**Dataset content**

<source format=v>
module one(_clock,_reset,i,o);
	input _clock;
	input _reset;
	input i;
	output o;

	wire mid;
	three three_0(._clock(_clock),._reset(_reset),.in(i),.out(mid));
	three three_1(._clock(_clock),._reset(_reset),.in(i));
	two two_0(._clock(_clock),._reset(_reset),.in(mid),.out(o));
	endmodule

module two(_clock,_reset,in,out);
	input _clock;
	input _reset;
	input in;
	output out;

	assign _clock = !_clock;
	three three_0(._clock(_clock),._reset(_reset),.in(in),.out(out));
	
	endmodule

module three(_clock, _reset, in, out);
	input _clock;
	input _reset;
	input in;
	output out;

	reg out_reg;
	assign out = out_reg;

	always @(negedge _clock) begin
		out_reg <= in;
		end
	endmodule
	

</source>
---
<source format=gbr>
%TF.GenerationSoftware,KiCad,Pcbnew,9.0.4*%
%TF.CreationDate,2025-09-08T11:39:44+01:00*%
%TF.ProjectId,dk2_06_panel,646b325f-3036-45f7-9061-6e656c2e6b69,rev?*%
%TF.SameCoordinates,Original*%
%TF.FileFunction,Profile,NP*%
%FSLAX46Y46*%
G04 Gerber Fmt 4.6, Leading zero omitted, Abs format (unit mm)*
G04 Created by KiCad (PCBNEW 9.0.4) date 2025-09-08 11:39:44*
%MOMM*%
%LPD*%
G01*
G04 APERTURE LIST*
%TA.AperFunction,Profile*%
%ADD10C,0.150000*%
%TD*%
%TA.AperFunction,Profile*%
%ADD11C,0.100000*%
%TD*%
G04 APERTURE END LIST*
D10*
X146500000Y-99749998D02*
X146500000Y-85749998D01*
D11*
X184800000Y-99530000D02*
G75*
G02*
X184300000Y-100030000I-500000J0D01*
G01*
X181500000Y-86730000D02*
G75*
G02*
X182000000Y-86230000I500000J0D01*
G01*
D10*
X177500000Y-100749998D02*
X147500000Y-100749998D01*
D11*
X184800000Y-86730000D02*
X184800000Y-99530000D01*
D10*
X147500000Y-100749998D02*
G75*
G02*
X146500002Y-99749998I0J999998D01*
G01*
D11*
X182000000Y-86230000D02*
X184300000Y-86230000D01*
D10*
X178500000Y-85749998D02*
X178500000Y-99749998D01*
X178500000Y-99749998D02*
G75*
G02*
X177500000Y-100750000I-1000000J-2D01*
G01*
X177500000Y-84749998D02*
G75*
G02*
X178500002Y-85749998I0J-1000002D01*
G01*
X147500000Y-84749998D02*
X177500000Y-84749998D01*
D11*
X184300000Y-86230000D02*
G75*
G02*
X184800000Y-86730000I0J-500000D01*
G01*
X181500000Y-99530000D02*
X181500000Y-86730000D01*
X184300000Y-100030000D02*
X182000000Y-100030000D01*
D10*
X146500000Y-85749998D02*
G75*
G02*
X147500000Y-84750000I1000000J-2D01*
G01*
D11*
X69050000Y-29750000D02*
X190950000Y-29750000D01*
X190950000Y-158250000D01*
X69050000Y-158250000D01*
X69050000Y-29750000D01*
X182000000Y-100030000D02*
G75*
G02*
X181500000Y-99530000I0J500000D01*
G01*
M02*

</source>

**Problem description**
Within the entries, find all lines holding "source" and copy each one.

**Your response**
<source format=v>
</source>
<source format=gbr>
</source>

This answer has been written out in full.